__Work to be completed__
In the data that follows, count each line with the string "макар"; the reply is the number only.

__Study material__

□ □ □ □ □

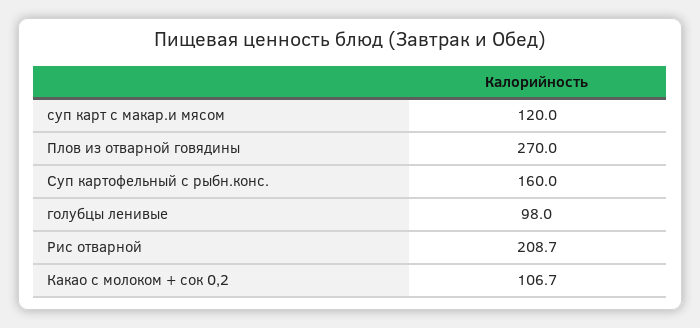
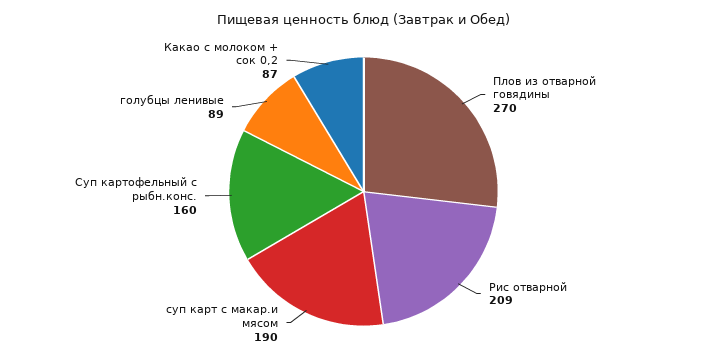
  {
-   "суп карт с макар.и мясом": 120,
+   "суп карт с макар.и мясом": 190,
    "Плов из отварной говядины": 270,
    "Суп картофельный с рыбн.конс.": 160,
-   "голубцы ленивые": 98,
+   "голубцы ленивые": 89,
    "Рис отварной": 208.7,
-   "Какао с молоком + сок 0,2": 106.7
+   "Какао с молоком + сок 0,2": 87
  }

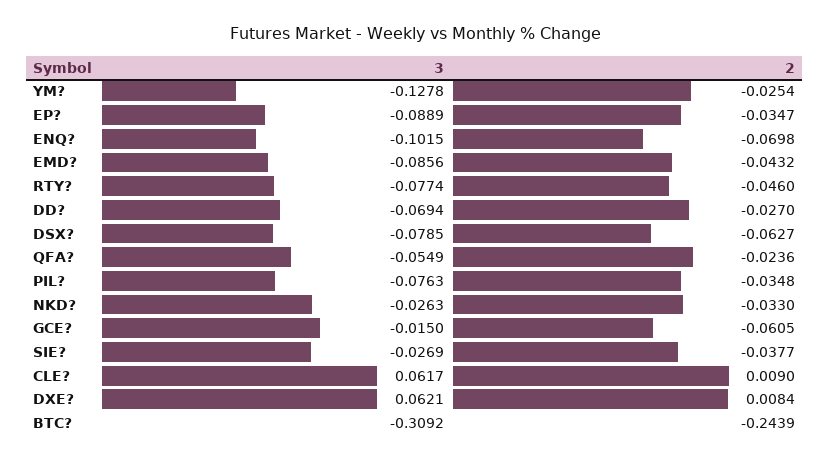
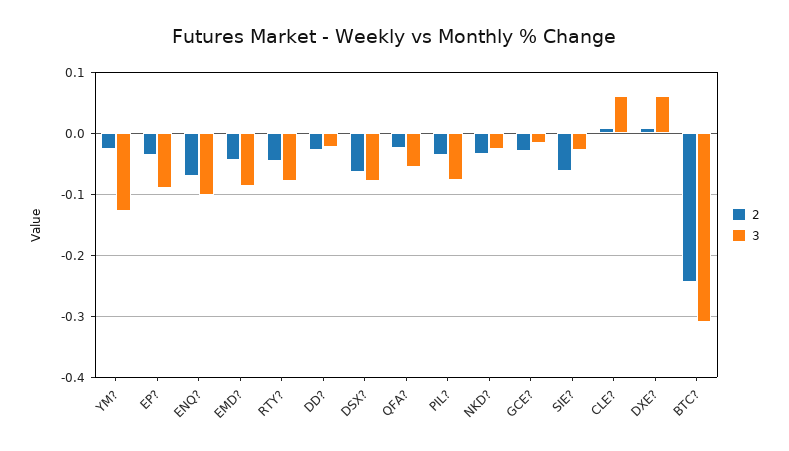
  {
    "3": {
      "YM?": -0.1278,
      "EP?": -0.0889,
      "ENQ?": -0.1015,
      "EMD?": -0.0856,
      "RTY?": -0.0774,
-     "DD?": -0.0694,
+     "DD?": -0.02,
      "DSX?": -0.0785,
      "QFA?": -0.0549,
      "PIL?": -0.0763,
      "NKD?": -0.0263,
      "GCE?": -0.015,
      "SIE?": -0.0269,
      "CLE?": 0.0617,
      "DXE?": 0.0621,
      "BTC?": -0.3092
    },
    "2": {
      "YM?": -0.0254,
      "EP?": -0.0347,
      "ENQ?": -0.0698,
      "EMD?": -0.0432,
      "RTY?": -0.046,
      "DD?": -0.027,
      "DSX?": -0.0627,
      "QFA?": -0.0236,
      "PIL?": -0.0348,
      "NKD?": -0.033,
-     "GCE?": -0.0605,
+     "GCE?": -0.03,
-     "SIE?": -0.0377,
+     "SIE?": -0.06,
      "CLE?": 0.009,
      "DXE?": 0.0084,
      "BTC?": -0.2439
    }
  }

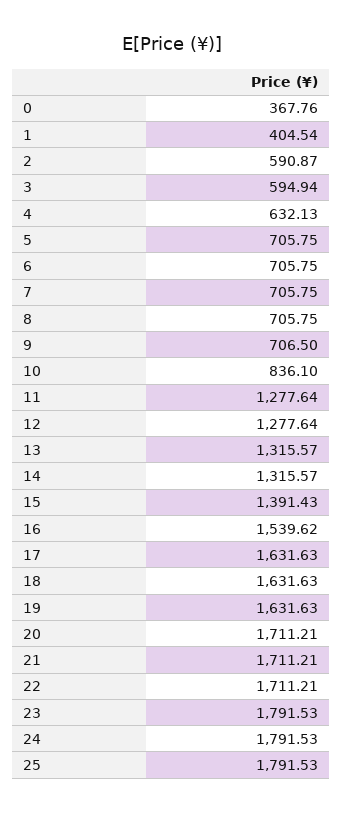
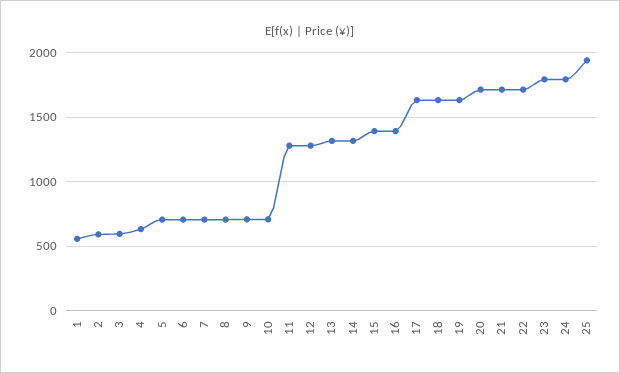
  {
-   "0": 367.76,
-   "1": 404.54,
+   "1": 550,
    "2": 590.87,
    "3": 594.94,
    "4": 632.13,
    "5": 705.75,
    "6": 705.75,
    "7": 705.75,
    "8": 705.75,
    "9": 706.5,
-   "10": 836.1,
+   "10": 700,
    "11": 1277.64,
    "12": 1277.64,
    "13": 1315.57,
    "14": 1315.57,
    "15": 1391.43,
-   "16": 1539.62,
+   "16": 1400,
    "17": 1631.63,
    "18": 1631.63,
    "19": 1631.63,
    "20": 1711.21,
    "21": 1711.21,
    "22": 1711.21,
    "23": 1791.53,
    "24": 1791.53,
-   "25": 1791.53
+   "25": 1950
  }

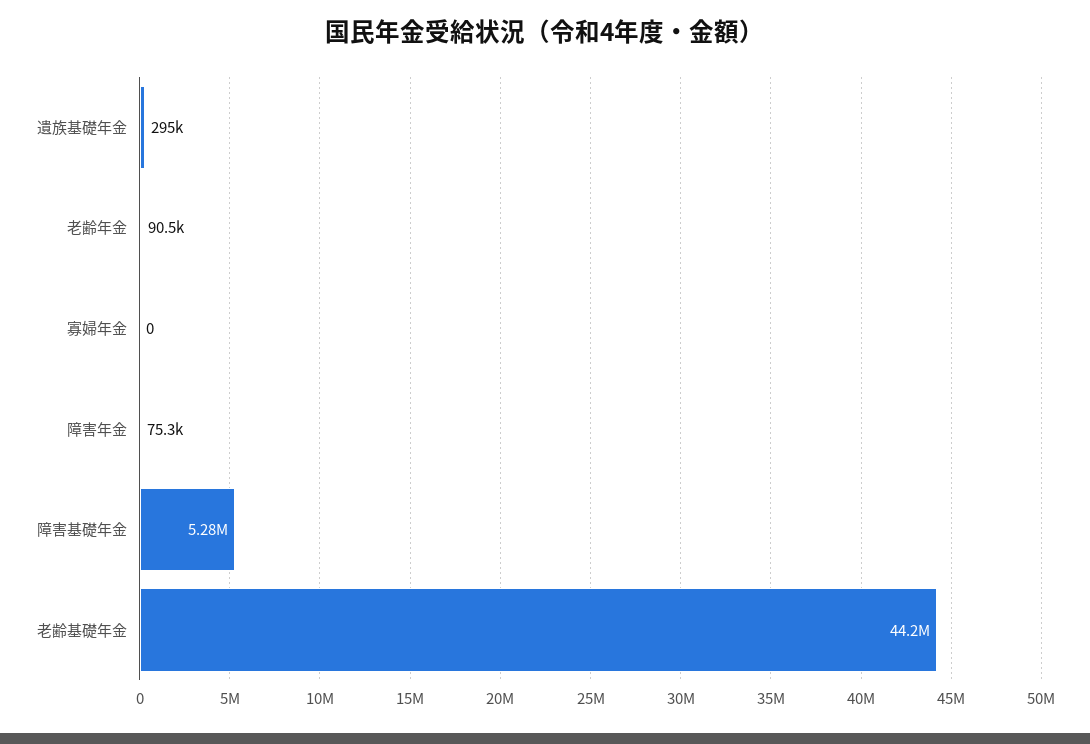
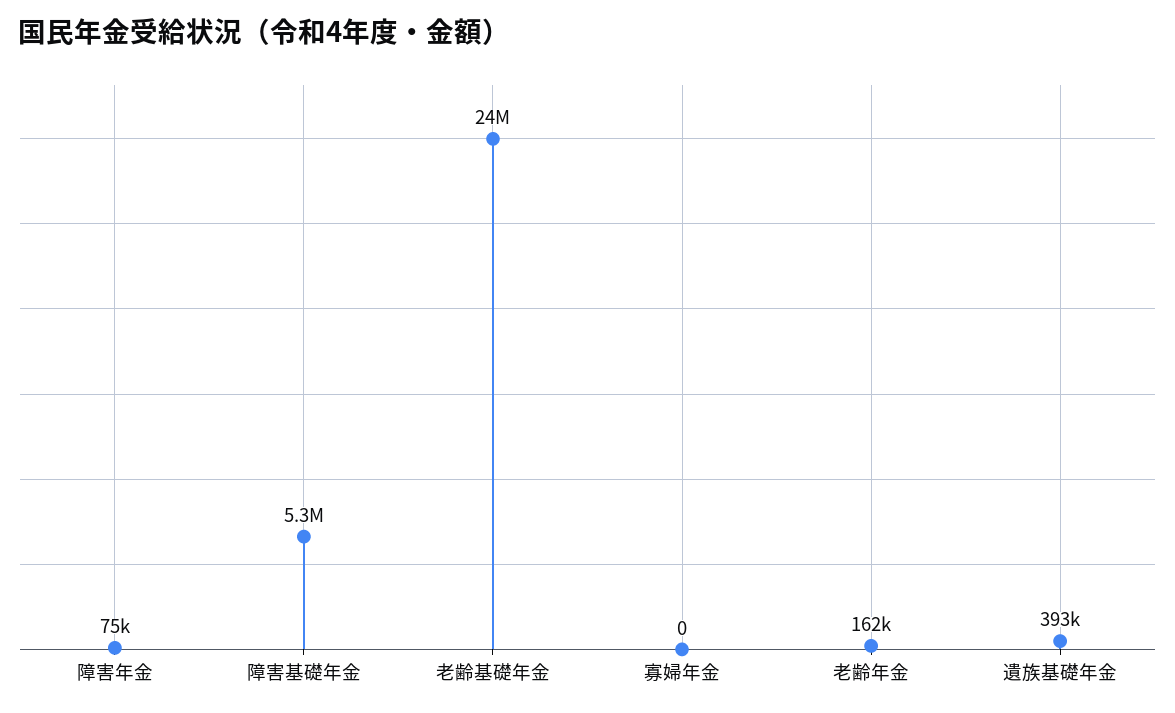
  {
-   "遺族基礎年金": 295000,
+   "遺族基礎年金": 393000,
-   "老齢年金": 90500,
+   "老齢年金": 162000,
    "寡婦年金": 0,
    "障害年金": 75300,
    "障害基礎年金": 5280000,
-   "老齢基礎年金": 44200000
+   "老齢基礎年金": 24000000
  }

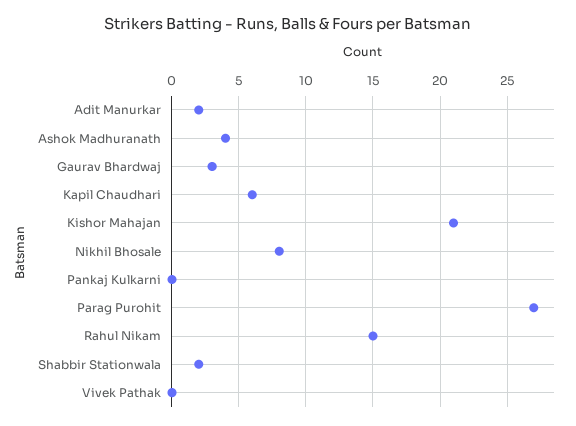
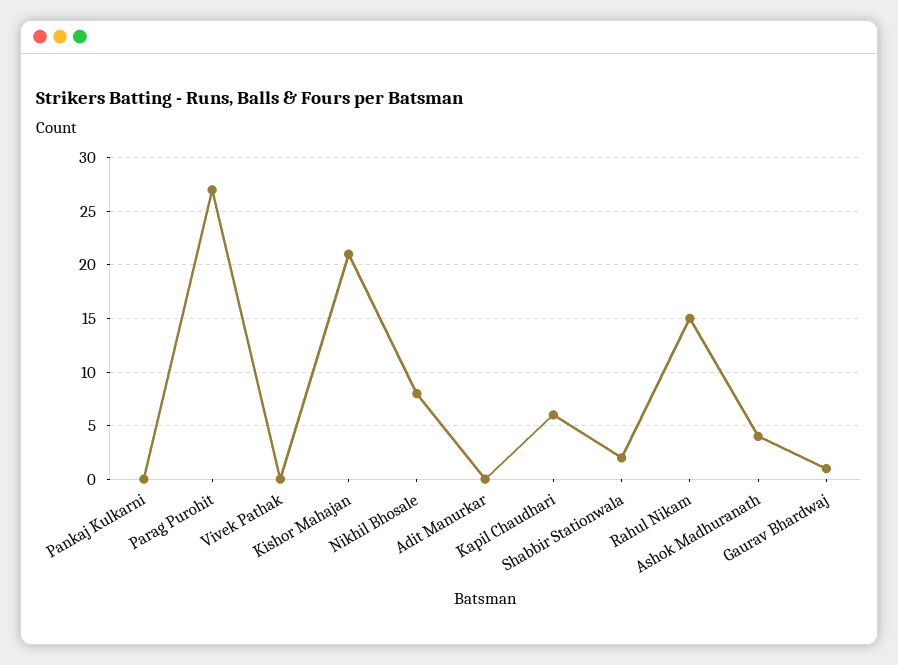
  {
-   "Adit Manurkar": 2,
+   "Adit Manurkar": 0,
    "Ashok Madhuranath": 4,
-   "Gaurav Bhardwaj": 3,
+   "Gaurav Bhardwaj": 1,
    "Kapil Chaudhari": 6,
    "Kishor Mahajan": 21,
    "Nikhil Bhosale": 8,
    "Pankaj Kulkarni": 0,
    "Parag Purohit": 27,
    "Rahul Nikam": 15,
    "Shabbir Stationwala": 2,
    "Vivek Pathak": 0
  }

□ □ □ □ □

__Response to the task__
2